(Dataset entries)

____

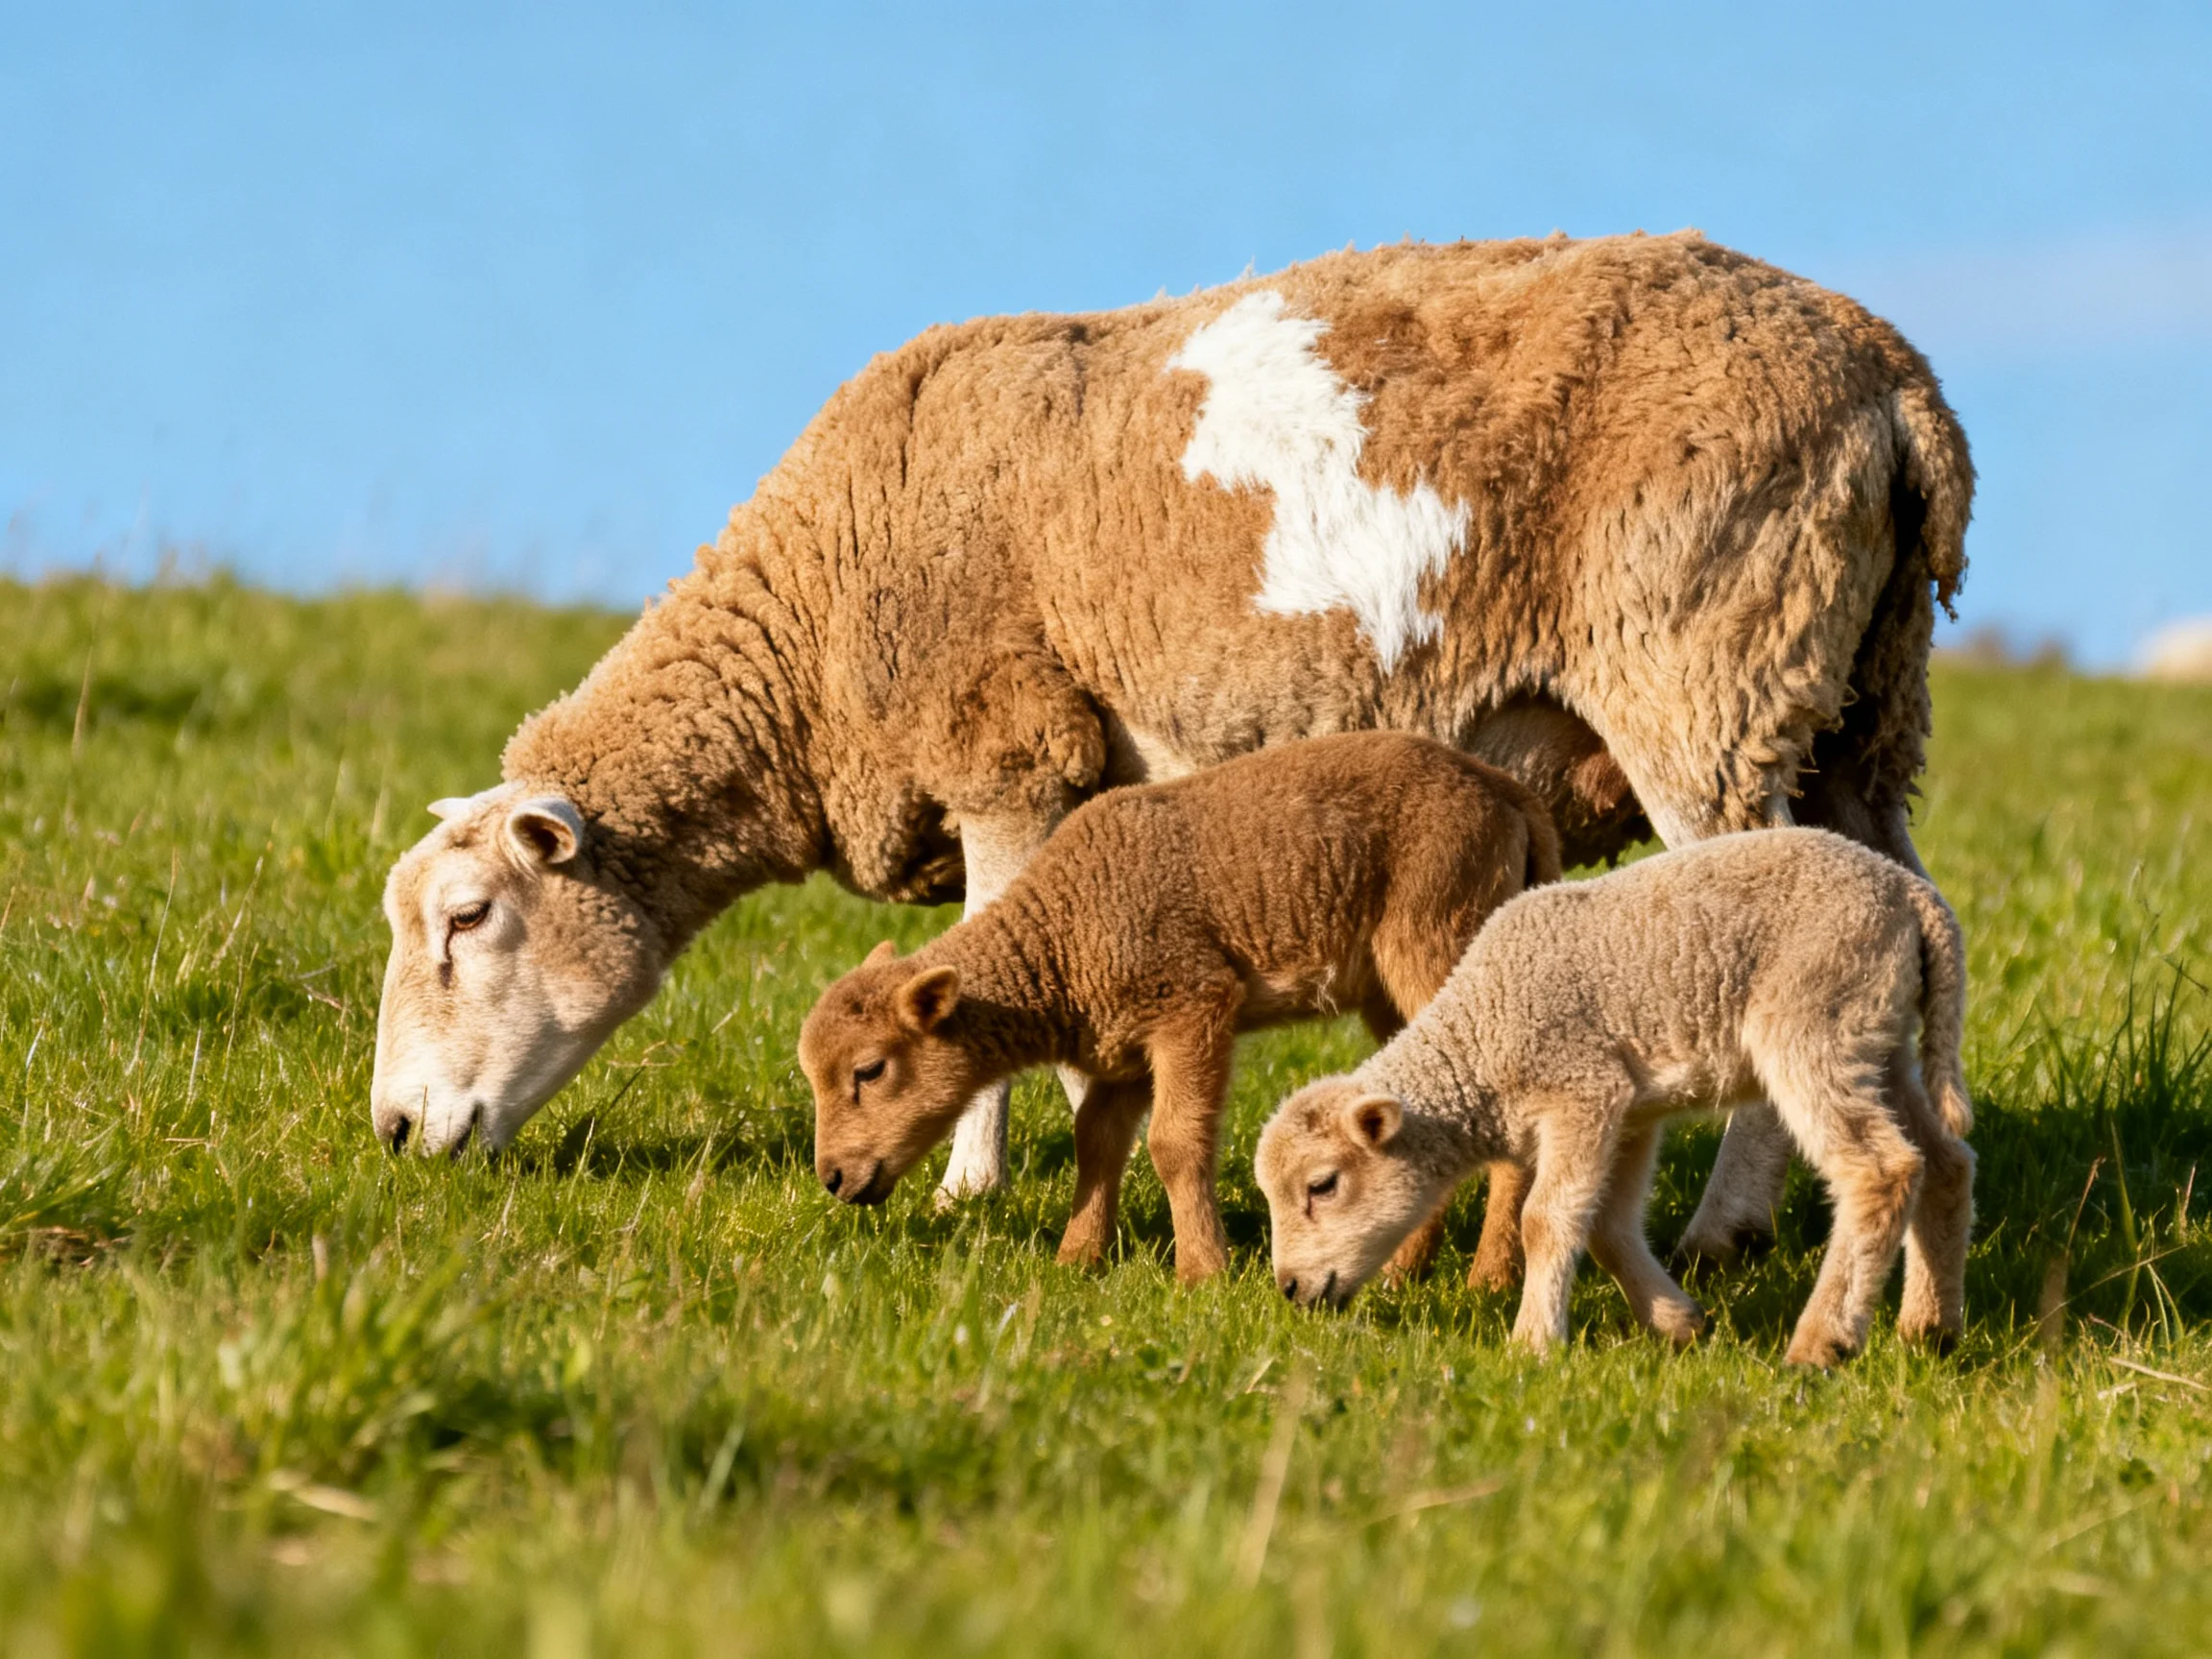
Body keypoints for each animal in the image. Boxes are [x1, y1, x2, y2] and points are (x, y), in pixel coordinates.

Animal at [798, 732, 1557, 1283]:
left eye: (869, 1070)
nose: (832, 1177)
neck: (1062, 938)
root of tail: (1506, 793)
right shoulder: (1123, 1049)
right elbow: (1096, 1140)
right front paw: (1077, 1259)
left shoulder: (1193, 1006)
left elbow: (1173, 1143)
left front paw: (1202, 1272)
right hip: (1390, 990)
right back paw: (1406, 1271)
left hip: (1438, 939)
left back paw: (1486, 1280)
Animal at [1254, 829, 1975, 1368]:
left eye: (1322, 1185)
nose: (1288, 1289)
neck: (1484, 1036)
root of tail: (1911, 895)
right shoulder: (1630, 1108)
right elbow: (1605, 1224)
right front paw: (1679, 1323)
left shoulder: (1582, 1087)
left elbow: (1545, 1219)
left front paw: (1533, 1344)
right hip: (1877, 1037)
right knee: (1944, 1162)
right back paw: (1929, 1330)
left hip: (1814, 1019)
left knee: (1881, 1170)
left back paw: (1822, 1343)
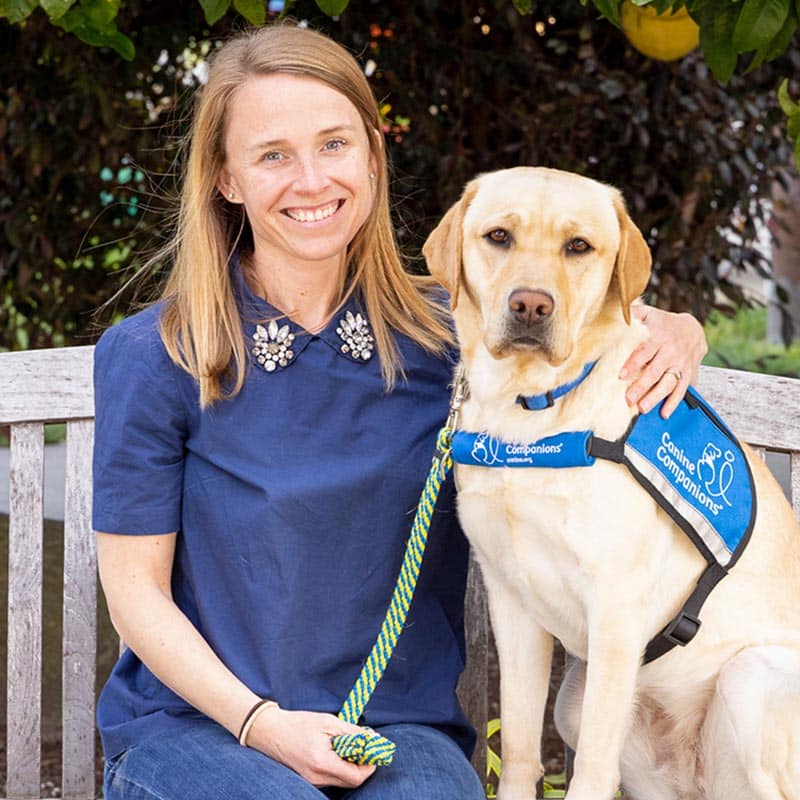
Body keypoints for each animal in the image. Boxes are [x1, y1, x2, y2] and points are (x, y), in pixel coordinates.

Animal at [424, 164, 800, 800]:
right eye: (498, 237)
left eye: (579, 247)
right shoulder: (511, 600)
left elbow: (593, 769)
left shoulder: (616, 611)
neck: (531, 410)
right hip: (577, 704)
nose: (531, 305)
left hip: (746, 678)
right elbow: (520, 747)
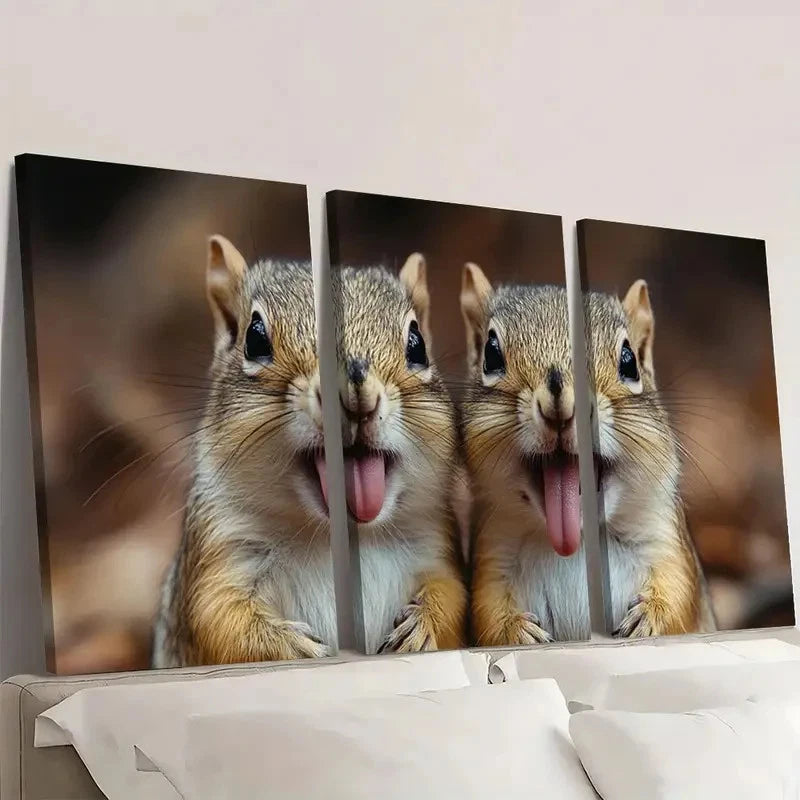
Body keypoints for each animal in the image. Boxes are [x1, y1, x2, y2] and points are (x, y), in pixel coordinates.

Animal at [152, 237, 466, 667]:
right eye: (255, 338)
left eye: (417, 344)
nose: (355, 393)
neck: (330, 537)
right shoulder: (220, 551)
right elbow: (221, 620)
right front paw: (292, 647)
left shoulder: (433, 544)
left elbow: (451, 595)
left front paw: (423, 627)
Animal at [459, 262, 715, 645]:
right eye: (491, 354)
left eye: (629, 360)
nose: (560, 401)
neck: (577, 542)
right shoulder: (492, 557)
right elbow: (487, 613)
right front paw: (517, 632)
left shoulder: (666, 542)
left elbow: (677, 595)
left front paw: (648, 617)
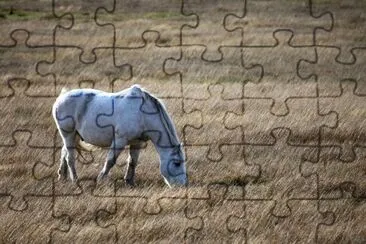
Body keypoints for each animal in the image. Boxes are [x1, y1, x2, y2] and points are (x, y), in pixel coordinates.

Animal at [52, 84, 189, 187]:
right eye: (177, 163)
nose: (183, 185)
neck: (142, 114)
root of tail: (61, 98)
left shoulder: (137, 143)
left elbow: (133, 162)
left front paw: (129, 182)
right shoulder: (120, 140)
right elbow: (110, 161)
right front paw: (101, 179)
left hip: (72, 137)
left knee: (64, 153)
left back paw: (62, 176)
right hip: (68, 135)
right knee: (69, 158)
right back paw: (74, 179)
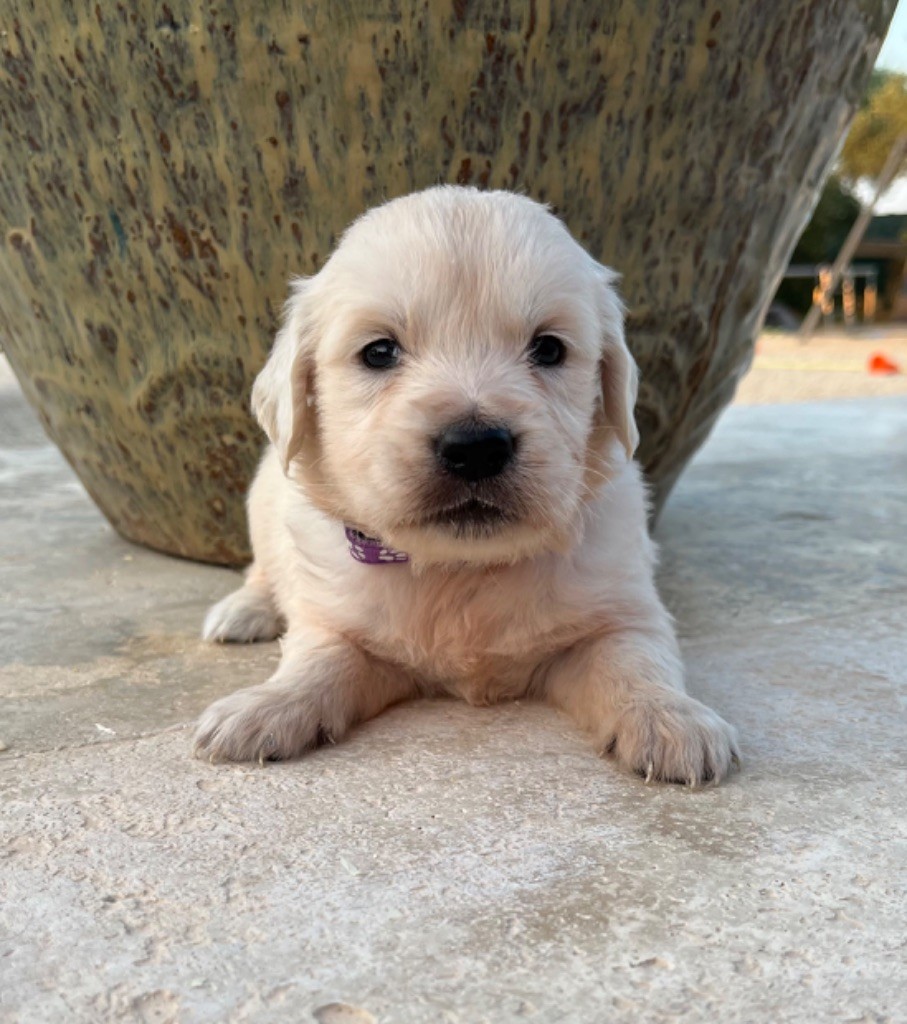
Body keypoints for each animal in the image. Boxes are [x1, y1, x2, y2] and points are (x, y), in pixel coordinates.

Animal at [195, 186, 741, 782]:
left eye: (549, 349)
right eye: (379, 352)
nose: (476, 447)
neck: (462, 570)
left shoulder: (623, 611)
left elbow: (634, 660)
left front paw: (670, 719)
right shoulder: (334, 617)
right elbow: (319, 658)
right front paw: (267, 706)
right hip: (262, 499)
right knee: (262, 569)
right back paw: (243, 611)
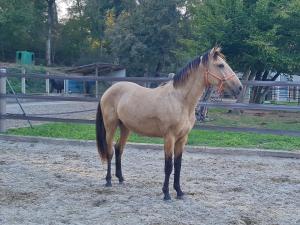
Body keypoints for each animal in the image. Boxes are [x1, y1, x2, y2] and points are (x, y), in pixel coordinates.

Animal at [95, 46, 243, 200]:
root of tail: (108, 91)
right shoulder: (169, 137)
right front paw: (166, 193)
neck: (180, 100)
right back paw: (108, 180)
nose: (239, 87)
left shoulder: (182, 138)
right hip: (111, 127)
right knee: (110, 151)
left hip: (125, 127)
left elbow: (178, 165)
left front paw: (179, 192)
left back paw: (121, 178)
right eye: (220, 65)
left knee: (119, 149)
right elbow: (168, 166)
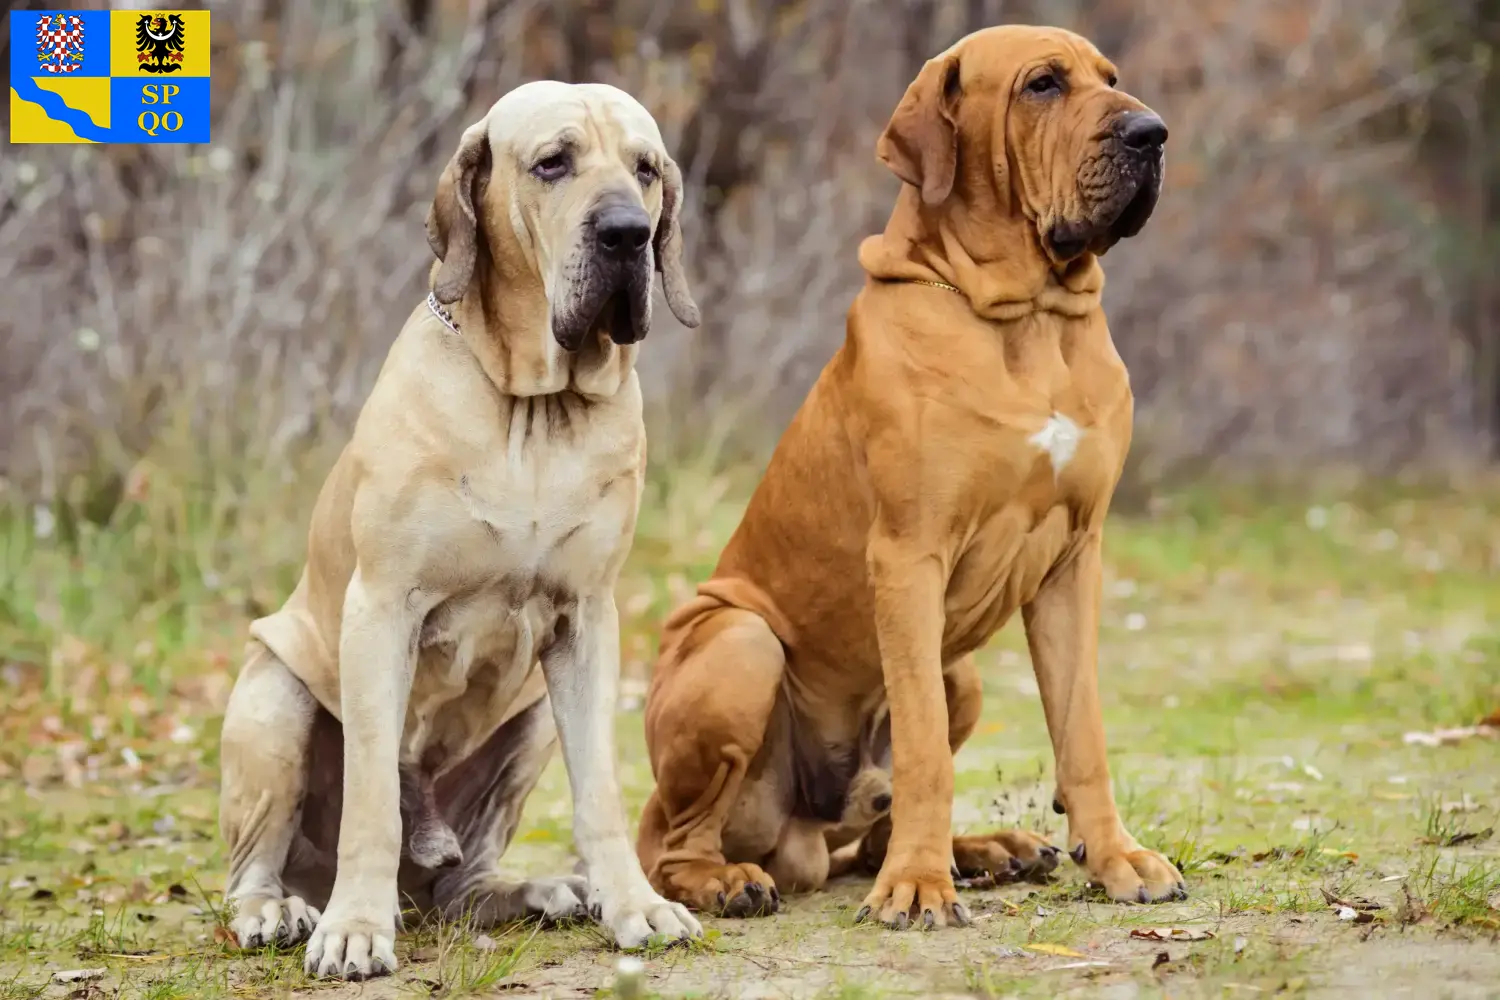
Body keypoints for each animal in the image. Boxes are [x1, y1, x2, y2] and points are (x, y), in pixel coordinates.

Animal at [217, 80, 702, 983]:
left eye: (647, 169)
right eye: (553, 163)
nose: (627, 233)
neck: (534, 410)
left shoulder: (588, 621)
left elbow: (601, 792)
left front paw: (635, 904)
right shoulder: (381, 611)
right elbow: (372, 798)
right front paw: (355, 928)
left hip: (532, 720)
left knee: (461, 881)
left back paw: (537, 891)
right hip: (274, 693)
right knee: (258, 862)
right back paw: (280, 909)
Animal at [633, 25, 1182, 929]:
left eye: (1111, 78)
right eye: (1042, 85)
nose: (1153, 133)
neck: (1027, 320)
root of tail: (804, 835)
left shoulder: (1075, 560)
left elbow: (1082, 731)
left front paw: (1115, 858)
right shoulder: (908, 556)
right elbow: (925, 752)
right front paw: (920, 886)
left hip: (962, 673)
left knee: (866, 837)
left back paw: (986, 851)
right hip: (740, 643)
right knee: (670, 845)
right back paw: (729, 880)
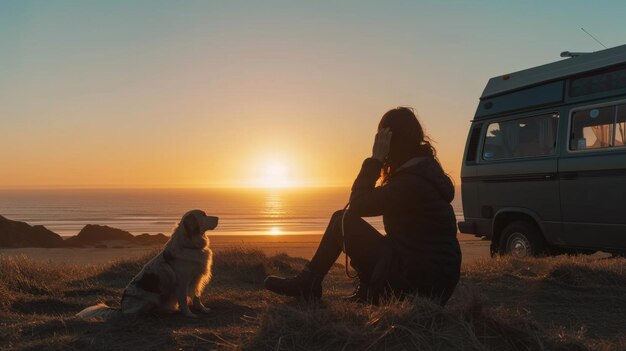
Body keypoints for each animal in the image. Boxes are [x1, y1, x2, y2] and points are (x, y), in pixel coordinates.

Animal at [77, 210, 218, 320]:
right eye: (203, 215)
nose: (217, 217)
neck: (189, 245)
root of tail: (121, 308)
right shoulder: (182, 283)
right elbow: (183, 300)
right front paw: (189, 315)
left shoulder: (196, 279)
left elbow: (197, 297)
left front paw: (203, 309)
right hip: (152, 297)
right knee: (139, 312)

____

Work required: Looking above, find the stretch of lines that opens with the one holding "right shoulder: (1630, 1108)" and closes with the one holding "neck: (330, 537)". Copy it exactly, pictures excluded.

Exercise output:
right shoulder: (1630, 1108)
right elbow: (1605, 1224)
right front paw: (1679, 1323)
left shoulder: (1582, 1087)
left elbow: (1545, 1219)
left front paw: (1533, 1344)
right hip: (1877, 1037)
right knee: (1944, 1162)
right back paw: (1929, 1330)
left hip: (1814, 1019)
left knee: (1881, 1170)
left back paw: (1822, 1343)
Body keypoints for each animal in the image. Boxes are [x1, y1, x2, y2] and points are (x, y), in pixel coordinates.

Animal at [424, 164, 800, 800]:
right eye: (498, 237)
left eye: (579, 247)
right shoulder: (511, 600)
left elbow: (593, 769)
left shoulder: (616, 611)
neck: (531, 410)
right hip: (577, 704)
nose: (531, 305)
left hip: (746, 678)
right elbow: (520, 747)
Body keypoints for each animal in the image. Boxes are [x1, y1, x2, y2] and points are (x, y), in pixel coordinates.

Animal at [152, 237, 466, 667]:
right eye: (255, 338)
left eye: (417, 344)
nose: (355, 393)
neck: (330, 537)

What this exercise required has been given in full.